What you need to do>
Everything in the listing below should be repeated verbatim, apart from the pictures.

Data listing>
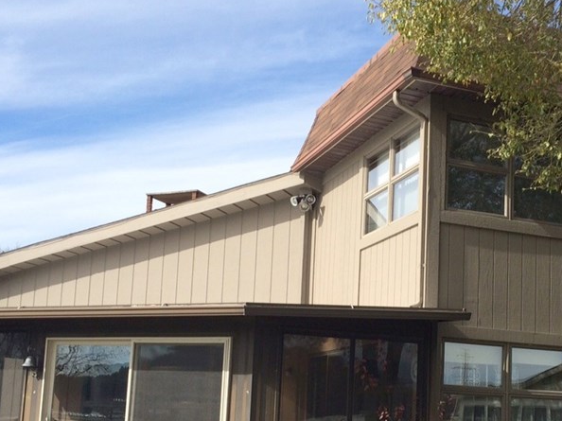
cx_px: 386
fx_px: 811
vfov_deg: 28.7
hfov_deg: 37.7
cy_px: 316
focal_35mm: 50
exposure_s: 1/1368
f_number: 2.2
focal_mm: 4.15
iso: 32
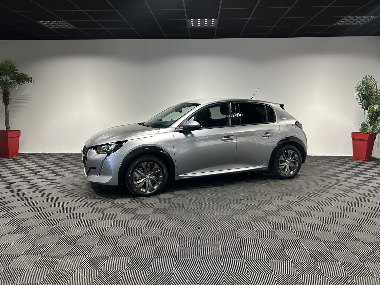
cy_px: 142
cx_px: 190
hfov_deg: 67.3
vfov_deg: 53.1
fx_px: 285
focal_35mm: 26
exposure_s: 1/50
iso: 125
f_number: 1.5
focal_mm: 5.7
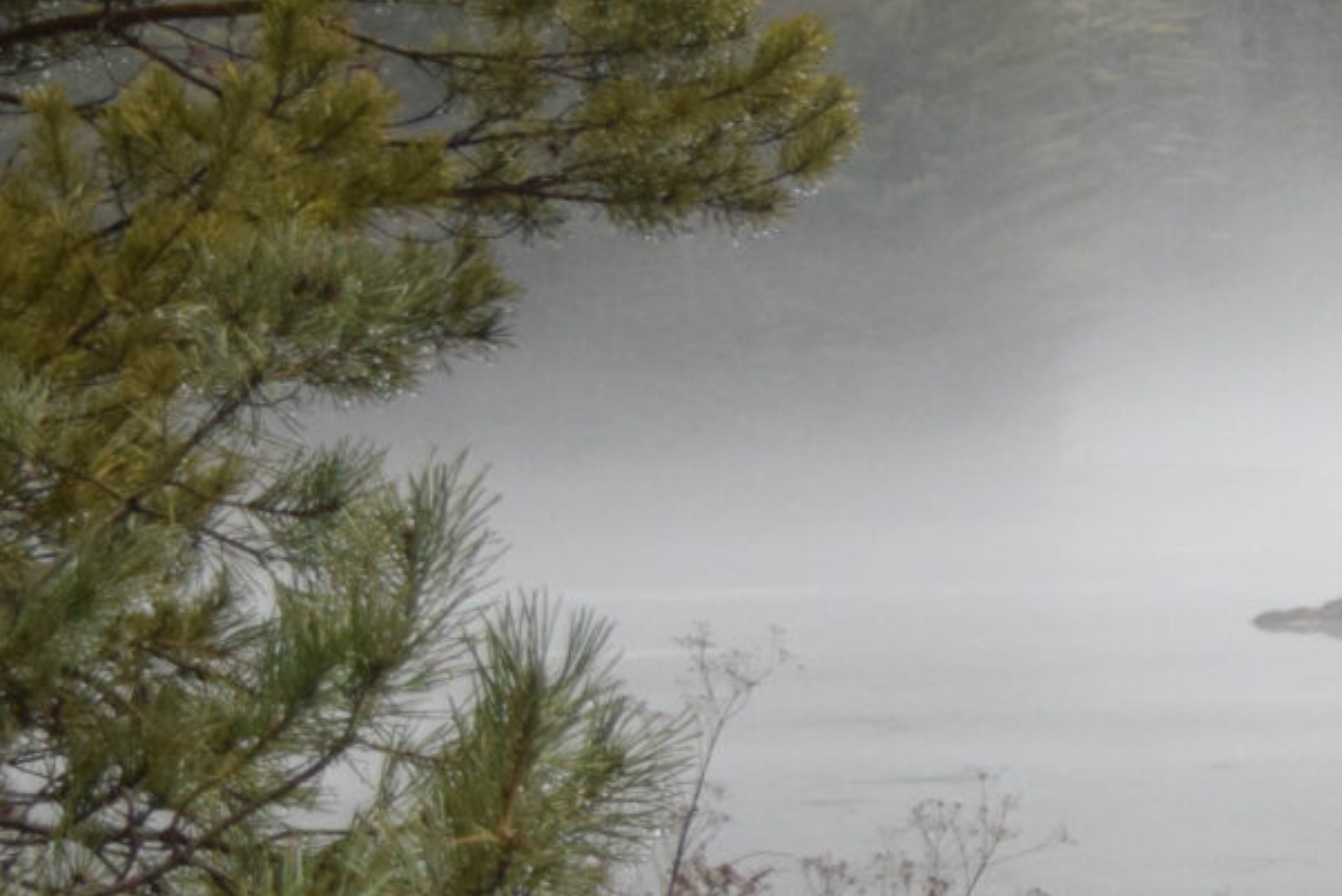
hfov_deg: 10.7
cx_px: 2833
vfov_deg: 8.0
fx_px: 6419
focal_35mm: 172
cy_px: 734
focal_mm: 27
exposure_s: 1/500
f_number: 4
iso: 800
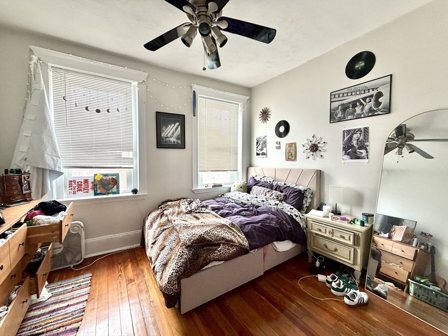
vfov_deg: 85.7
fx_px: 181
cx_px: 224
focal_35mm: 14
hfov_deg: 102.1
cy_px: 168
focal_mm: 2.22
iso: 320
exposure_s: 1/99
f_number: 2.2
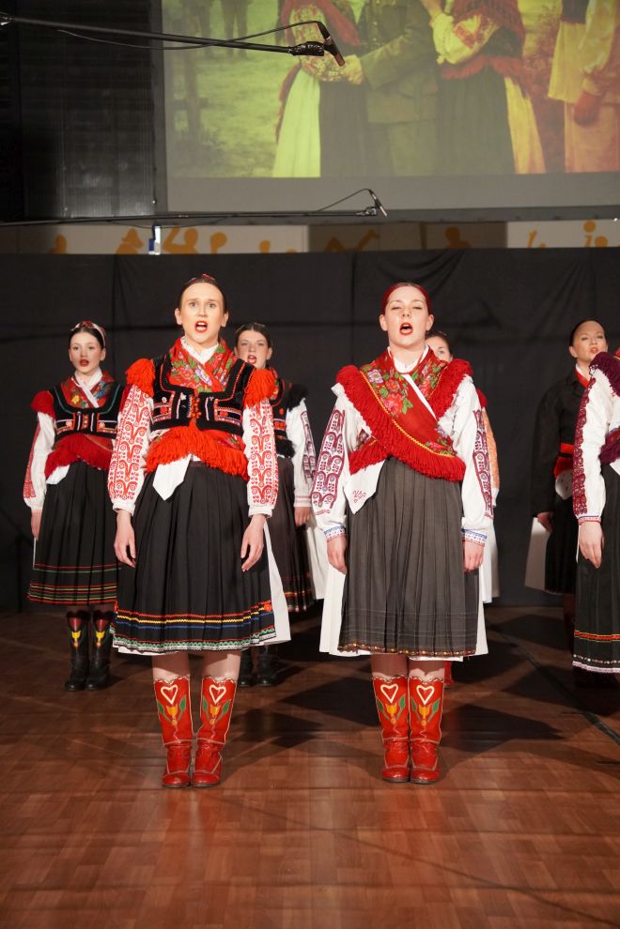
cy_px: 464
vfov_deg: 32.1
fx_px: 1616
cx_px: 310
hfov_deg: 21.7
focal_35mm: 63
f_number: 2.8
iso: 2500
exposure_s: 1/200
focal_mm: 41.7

Expected output>
cx_px: 386
fx_px: 811
vfov_deg: 28.7
hfov_deg: 37.7
cy_px: 316
focal_35mm: 50
exposure_s: 1/1368
f_number: 2.2
focal_mm: 4.15
iso: 32
cy_px: 142
cx_px: 190
hfov_deg: 67.3
vfov_deg: 53.1
fx_px: 285
focal_35mm: 26
exposure_s: 1/50
iso: 125
f_number: 1.5
focal_mm: 5.7
hfov_deg: 10.7
cx_px: 2833
vfov_deg: 8.0
fx_px: 6419
focal_35mm: 172
cy_px: 734
focal_mm: 27
exposure_s: 1/500
f_number: 4
iso: 800
vfov_deg: 85.7
fx_px: 181
cx_px: 224
focal_35mm: 14
hfov_deg: 102.1
cy_px: 168
focal_mm: 2.22
iso: 320
exposure_s: 1/99
f_number: 2.2
cy_px: 464
vfov_deg: 32.1
fx_px: 1616
cx_px: 310
hfov_deg: 21.7
focal_35mm: 63
f_number: 2.8
iso: 2500
exposure_s: 1/200
focal_mm: 41.7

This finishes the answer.